Worauf wir aus der Zeit des Österreich-Ungarischen Ausgleichs stolz sein können ist nicht in den politischen, juristischen und gesellschaftlichen Strukturen zu suchen, sondern in den wirtschaftlichen, wissenschaftlichen und kulturellen Erfolgen. Das goldene Zeitalter des ungarischen Kapitalismus, die Gründungsfieber der Werke und Banken ist trotz den Problemen eine Erfolgsgeschichte, weil es innerhalb von einigen Jahrzehnten ein Staat aus der Peripherie in den europäischen Kreislauf erhoben hat. Damals wurde die international bewunderte Budapest die Hauptstadt Ungarns, damals wurden die prägenden Gebäuden und Institutionen – Schulen, Museen und Universitäten – unserer Städte gebaut.

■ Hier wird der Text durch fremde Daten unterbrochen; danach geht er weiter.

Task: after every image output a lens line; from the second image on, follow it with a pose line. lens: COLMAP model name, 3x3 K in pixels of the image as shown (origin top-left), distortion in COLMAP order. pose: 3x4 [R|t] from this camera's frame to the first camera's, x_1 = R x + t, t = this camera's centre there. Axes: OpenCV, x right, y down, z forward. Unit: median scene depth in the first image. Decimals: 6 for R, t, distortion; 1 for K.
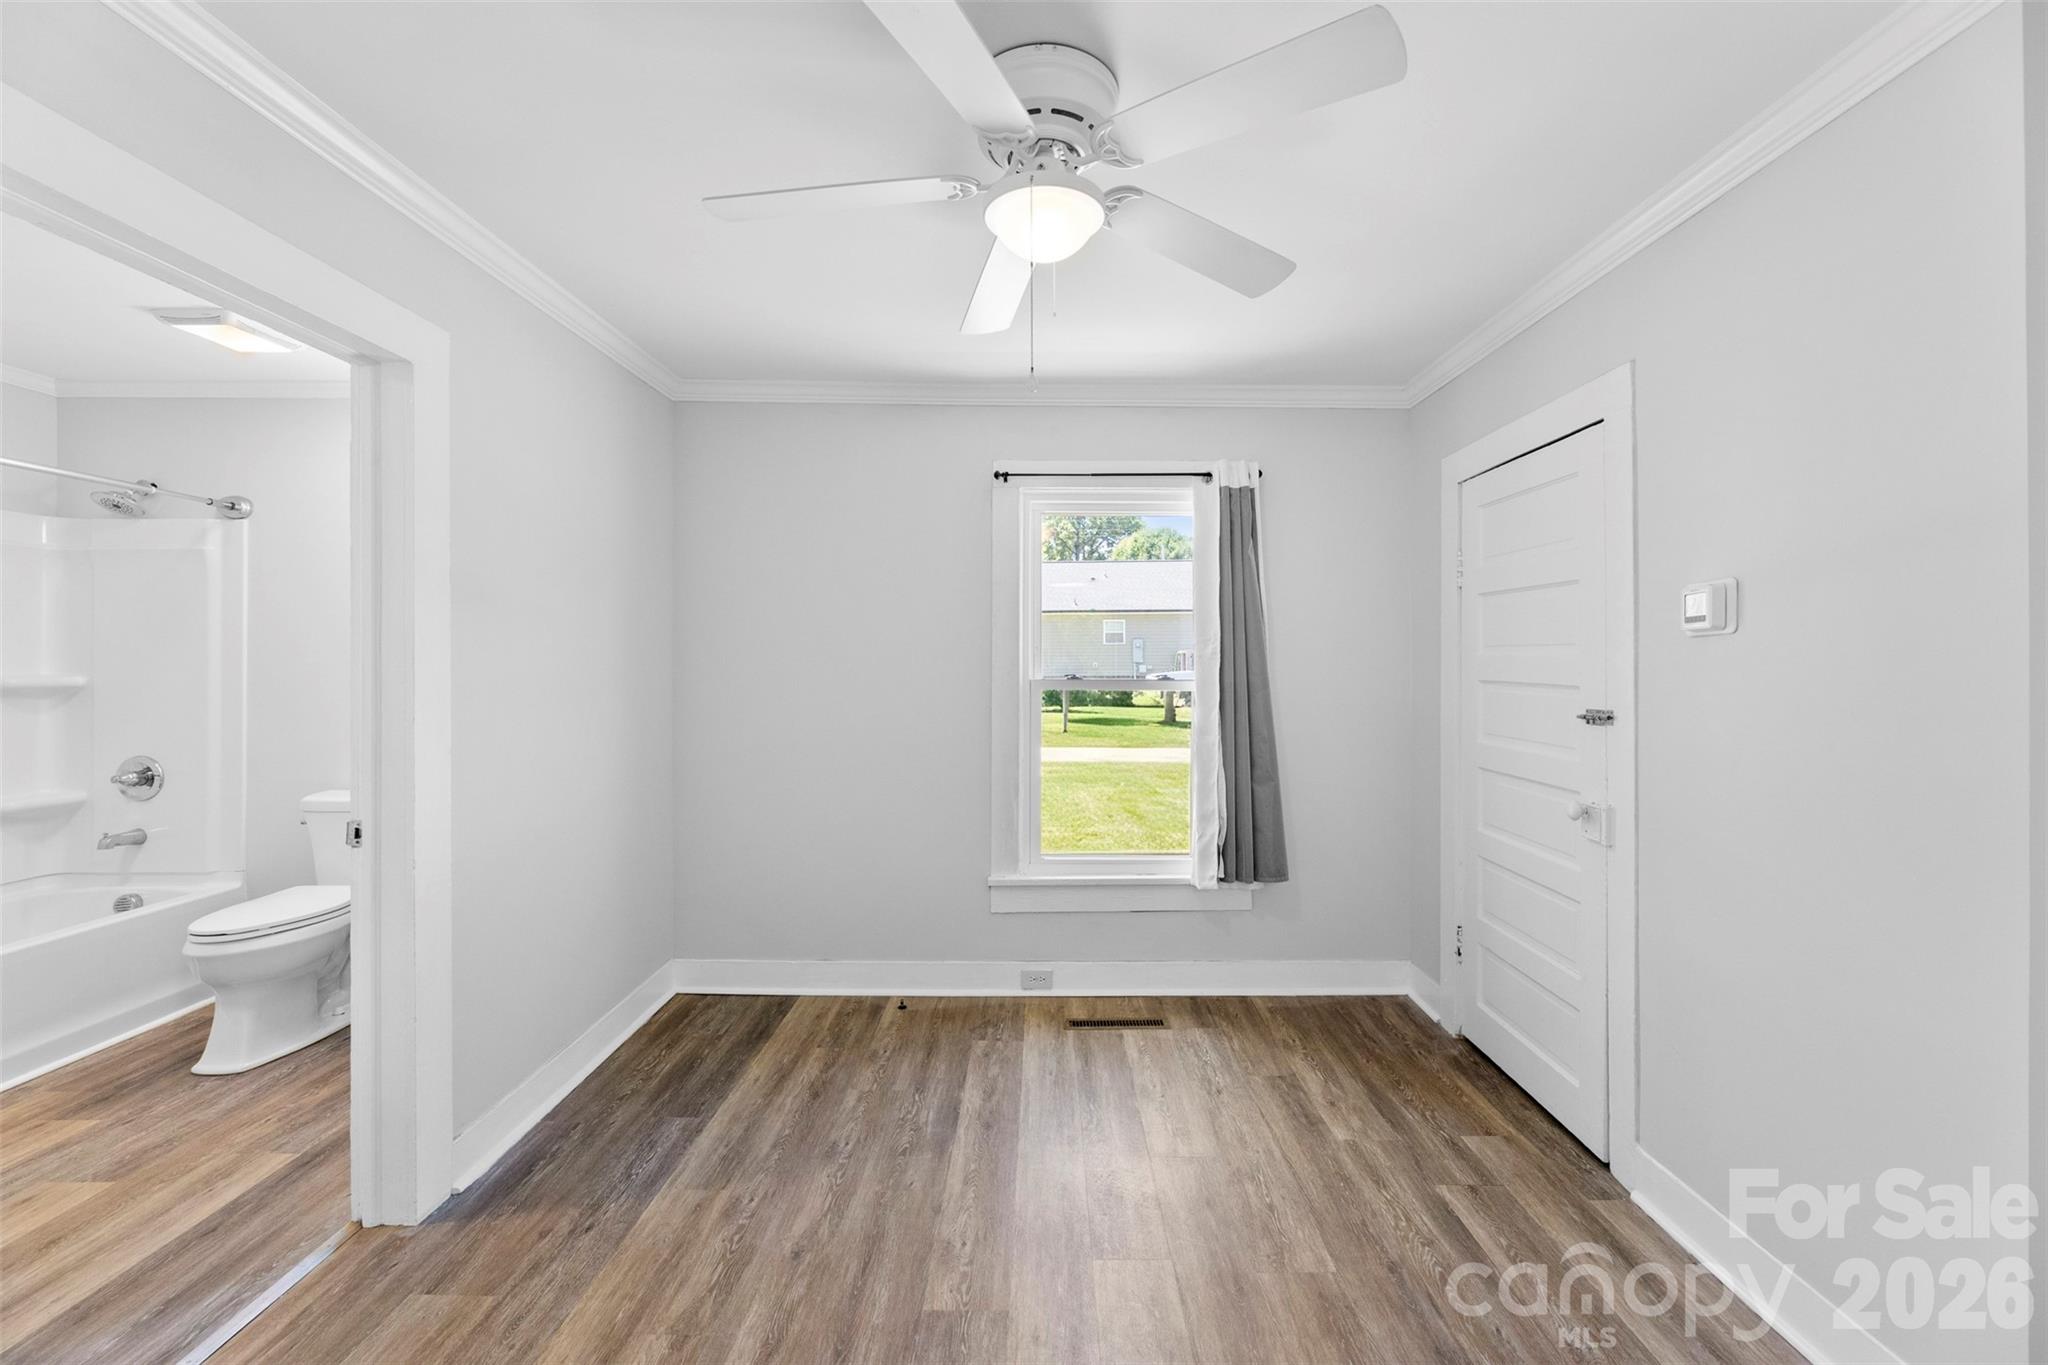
lens RADIAL K [[828.0, 0, 1049.8], [0, 828.0, 663.6], [0, 0, 1]] dist [-0.000232, 0.000054]
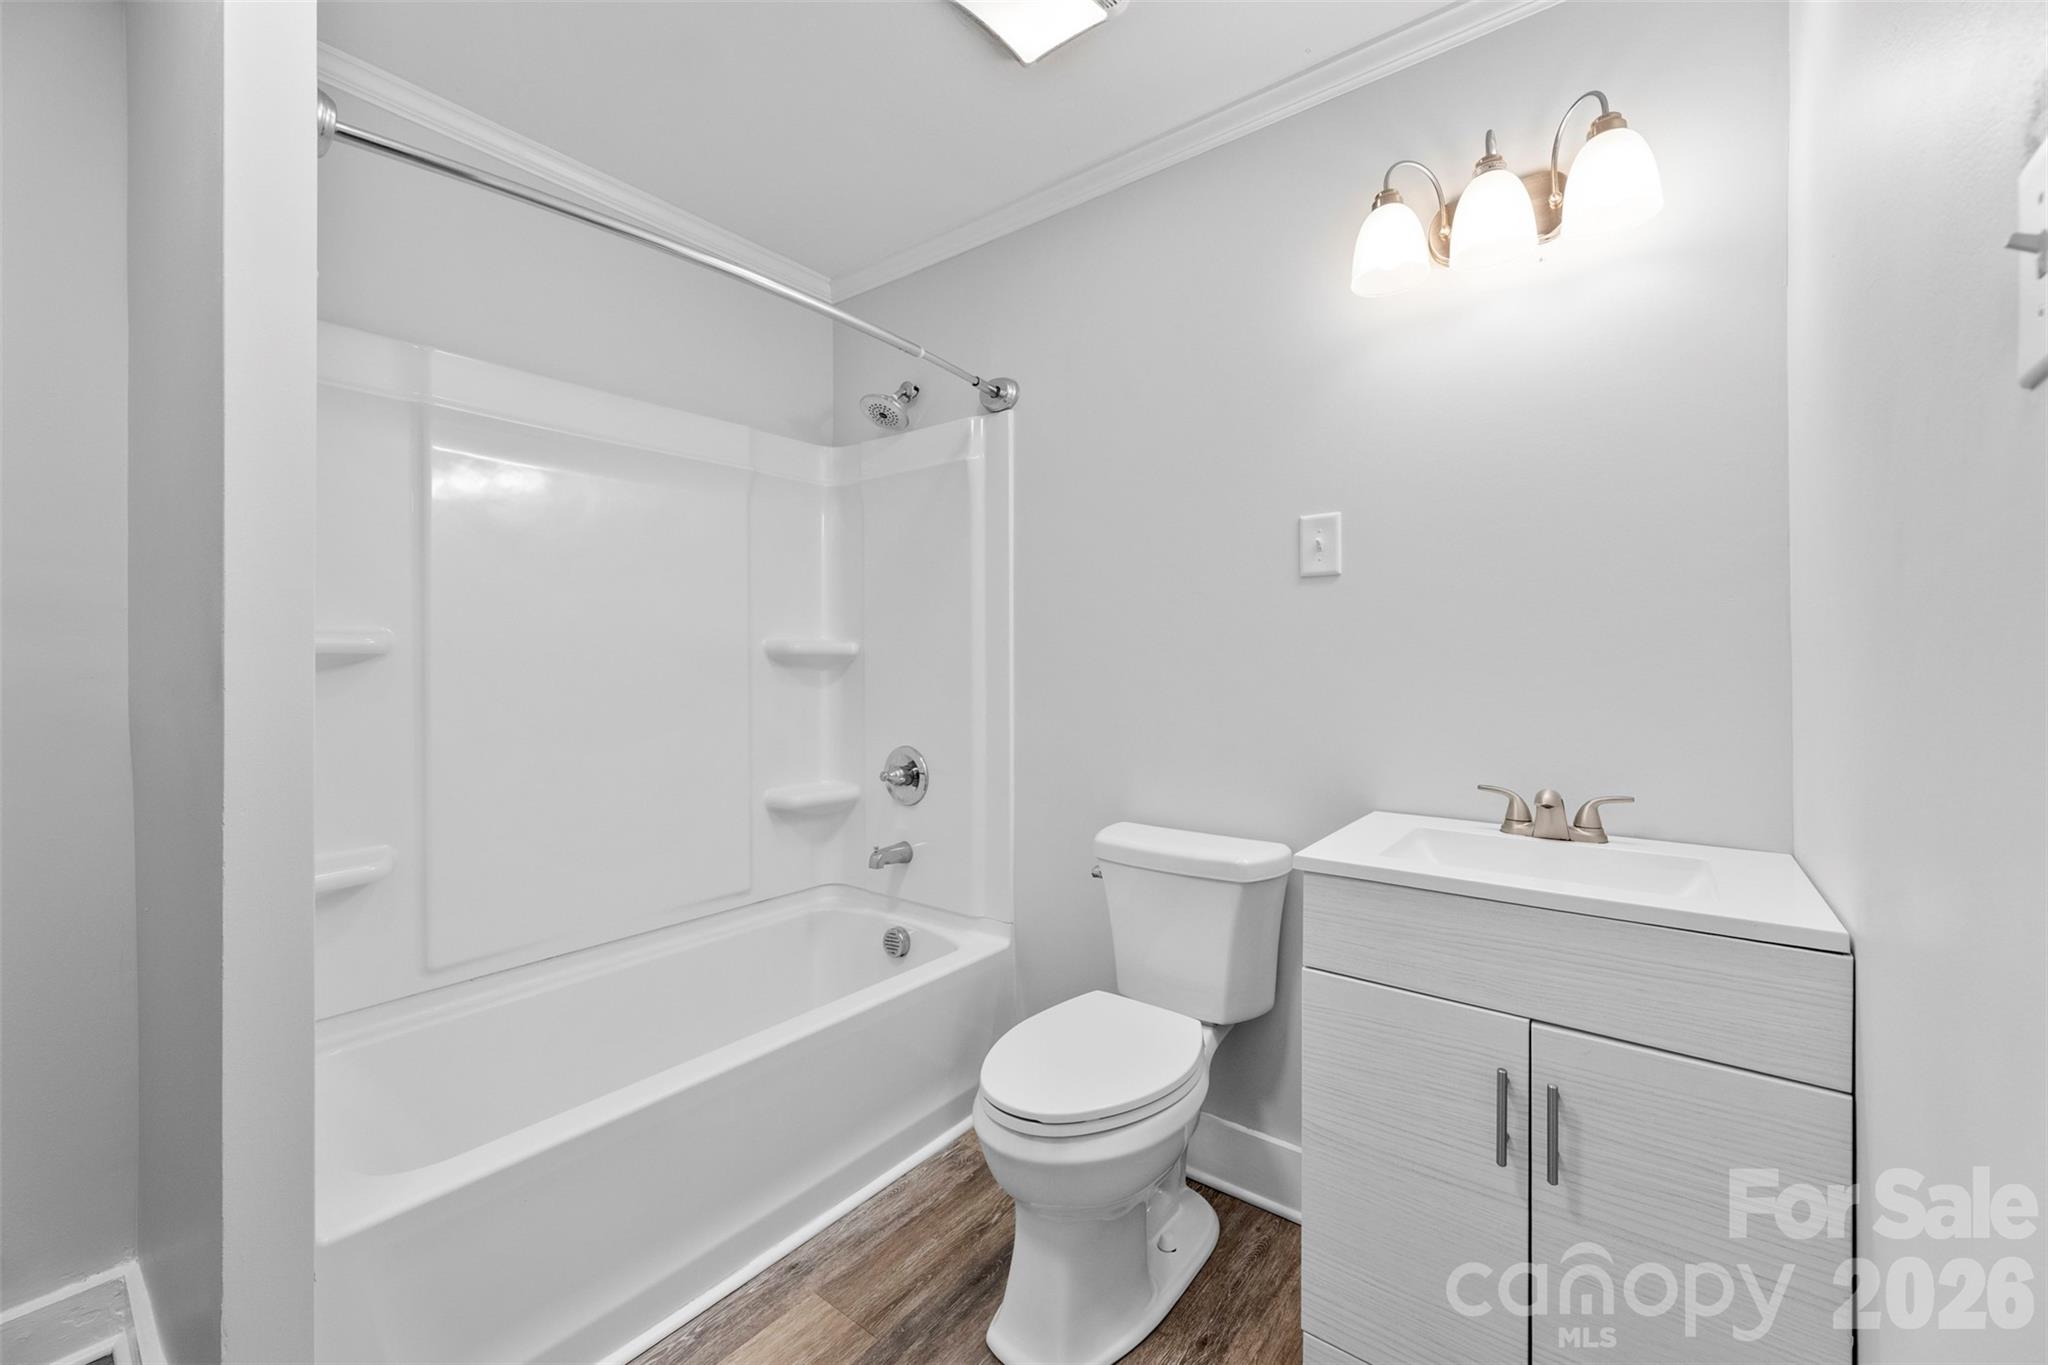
lens RADIAL K [[824.7, 0, 1024.5], [0, 824.7, 665.9], [0, 0, 1]] dist [0.000913, 0.000104]
pose [[0.786102, 0.000097, -0.618097, -0.551231], [0.004866, 0.999968, 0.006345, 0.034298], [0.618078, -0.007996, 0.786076, 0.478130]]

Die literarischen, künstlerischen und musikalischen Spitzenleistungen der Zeit konnten bis in der Nacht aufgelistet werden, sowie die Leistungen des ungarischen Sports und der ungarischen Wissenschaft. Wenn uns diese Sachen über das goldene Zeitalter als Erstes einfallen, sind wir auf dem guten Wege.